Acabou por ser uma experiência
frustrante. Fiz um grande esforço para perceber de que forma aquilo que a
maioria dos intervenientes dizia se relacionava, realmente, com o tema do
simpósio, o qual me tinha parecido tão intrigante. No fim, senti-me como se
tivesse assistido a uma conversa privada, que teria acontecido de qualquer
forma, independentemente do título do simpósio. Rancière, Benjamin, Adorno, Horkheimer e outros foram mencionados mais que uma vez e era óbvio que alguns
dos intervenientes estavam mesmo a divertir-se entre eles, enquanto eu tentava
controlar a minha frustração e o sentimento que tinha desperdiçado a minha
manhã.
Acabei por sair sem ter percebido
a afirmação “Arte vs. Cultura”, mas acho que percebi uma outra coisa: alguns
dos intervenientes lamentavam o facto da ‘indústria’ dominar a criatividade,
não deixando espaço para trabalhos menos ‘populares’ ou menos ‘mainstream’
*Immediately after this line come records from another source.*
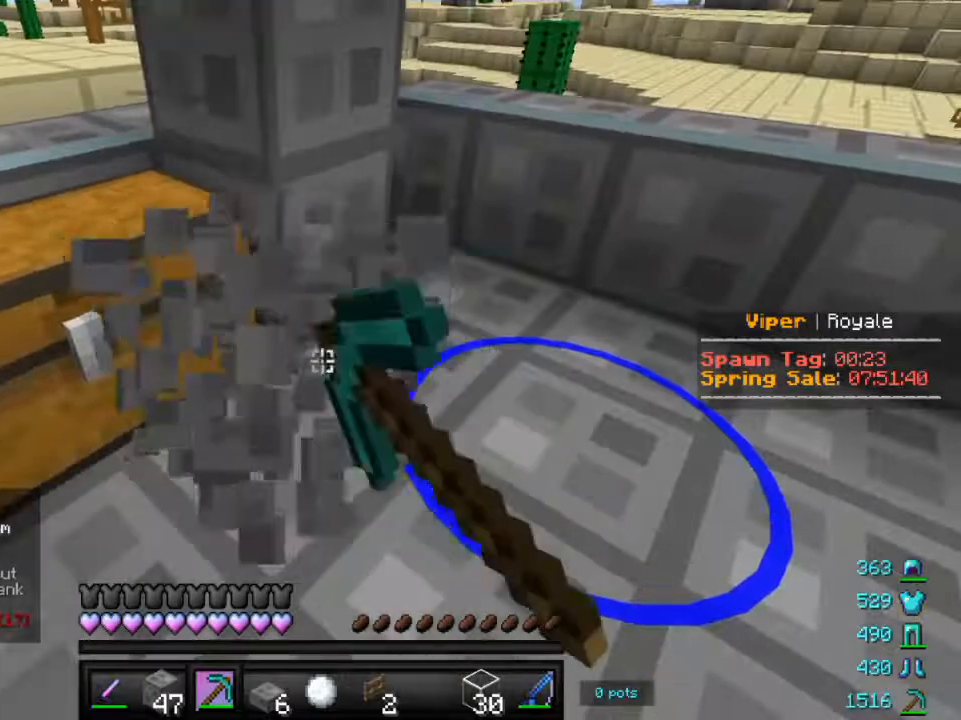
{"keys": [], "mouse": ["left"], "events": [[50, "w", "down"], [150, "d", "down"], [317, "d", "up"], [317, "w", "up"]]}
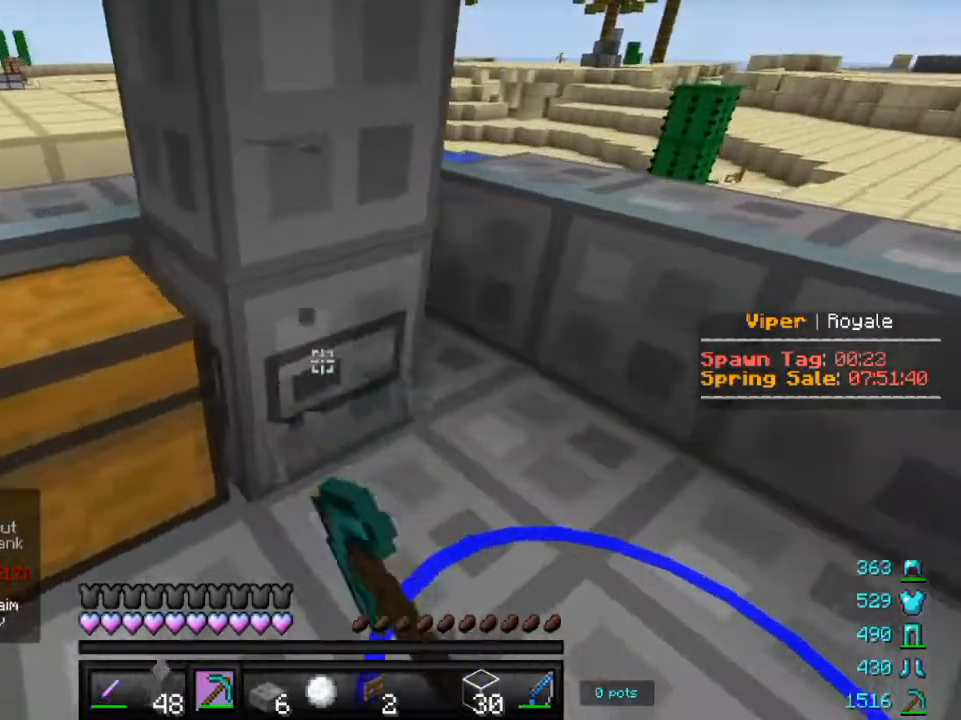
{"keys": [], "mouse": ["left"], "events": []}
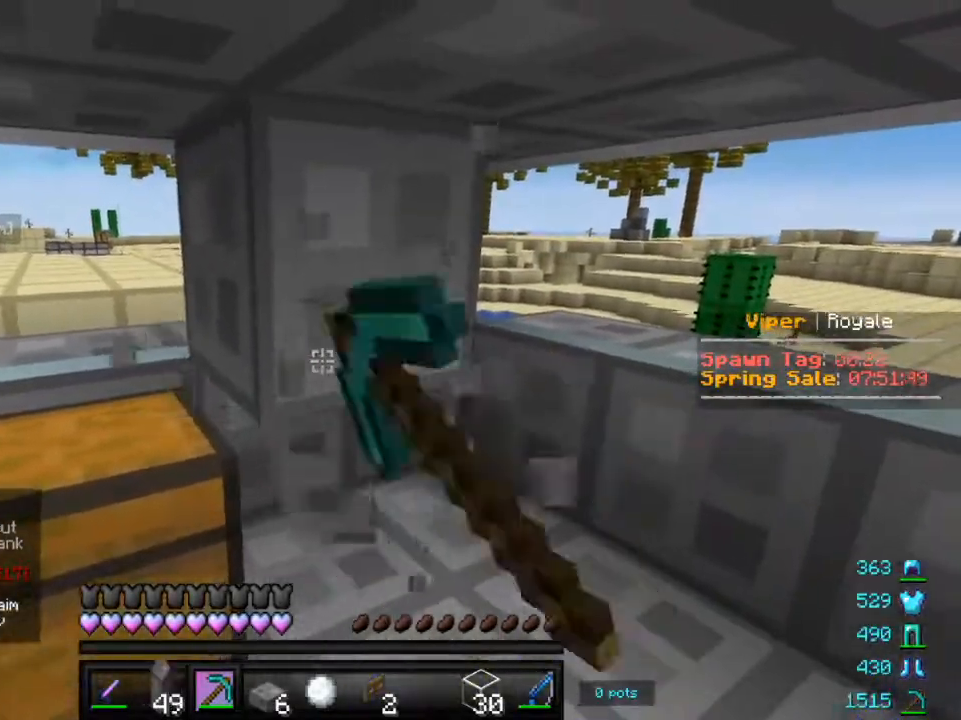
{"keys": [], "mouse": ["left"], "events": [[83, "d", "down"], [100, "w", "down"], [217, "w", "up"], [267, "d", "up"]]}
serem conhecidos (e talvez… tornar-se tão ‘populares’ ou tão ‘comerciais’ como
outros?). Houve momentos em que a queixa não parecia ser o facto de terem sido
deixados sem espaço, mas o facto da ‘indústria’ não lhes permitir terem
audiências igualmente grandes. Confuso, não?
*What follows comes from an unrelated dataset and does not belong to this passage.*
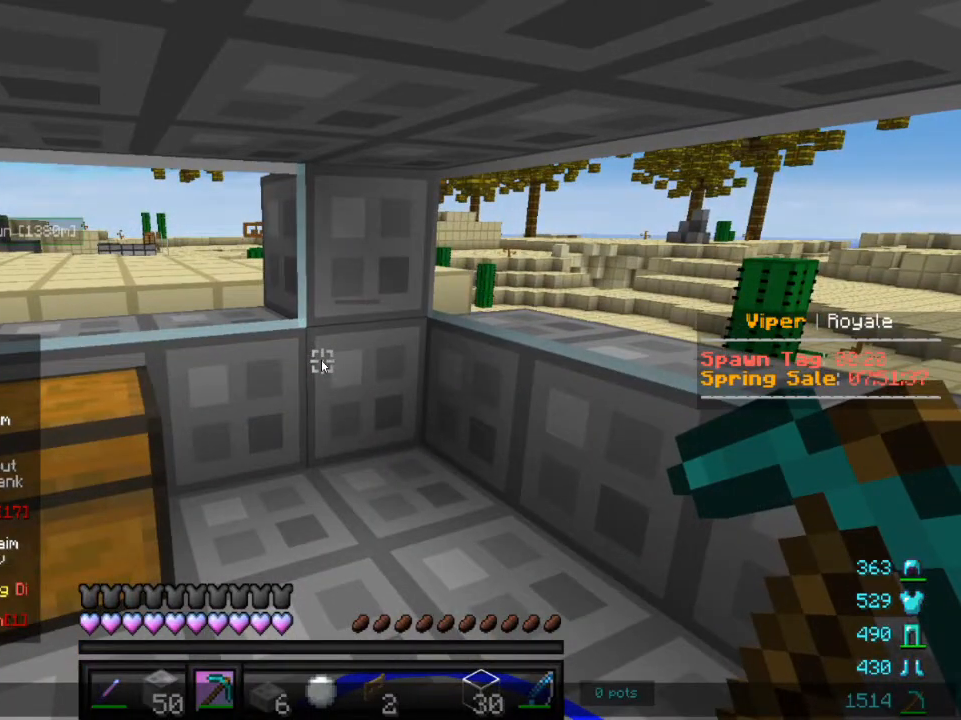
{"keys": [], "mouse": [], "events": []}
Achei estranho que esta pudesse
ser uma questão nos dias que correm. E achei também que, se era este o assunto
que era suposto ser discutido sob o título “Arte vs. Cultura e Indústrias
Culturais”, o painel deveria ter incluído um ou dois oradores que pudessem ter
baixado a idade média dos intervenientes dos 65 anos (Hanif Kureishi tentou, na
verdade, re-centrar o debate, mencionado o que tem estado a observar entre os
seus filhos e os amigos destes, confiante de que hoje em dia há muita
criatividade, graças também às novas tecnologias, mas ninguém seguiu a deixa,
por isso ele desistiu e, visivelmente aborrecido, concentrou-se no seu
telemóvel…).
Eu também acho que estes são
tempos muito criativos, especialmente no que diz respeito aos produtos de
nicho. Uma criatividade sem fronteiras, que pode ser concebida, produzida e
distribuída sem estar dependente das regras da ‘indústria’. Ou… que tem,
realmente, um espaço graças à ‘indústria’. Considerando o caso específico dos
livros (todos os intervenientes eram escritores ou argumentistas), o livro de
Chris Anderson The Long Tail: Why the future of business is selling less of more fala-nos dos inúmeros livros que
nunca teriam vendido um exemplar numa livraria normal (não haveria espaço para
armazenar centenas e centenas de livros que iriam vender pequenas quantidades),
mas que vendem, realmente, graças à Amazon e as suas sugestões (“pessoas que
compraram este livro, compraram também este”…) e graças ao facto de poder
fornecer qualquer livro, uma vez que não tem que o armazenar até ser
encomendado. Hoje em dia, os livros também podem ser impressos a pedido, podem
ficar disponíveis na Internet, podem chegar aos lugares mais distantes (e não
nos esqueçamos dos e-books).
Este é também o tempo em que
jovens talentos em música podem fazer o upload do seu trabalho para quem
estiver interessado, tornando-se mais conhecidos através do “like” e da
“partilha”; este é o tempo em que concertos acontecem na sala de estar das
pessoas; em que festivais de cinema são apresentados no You Tube.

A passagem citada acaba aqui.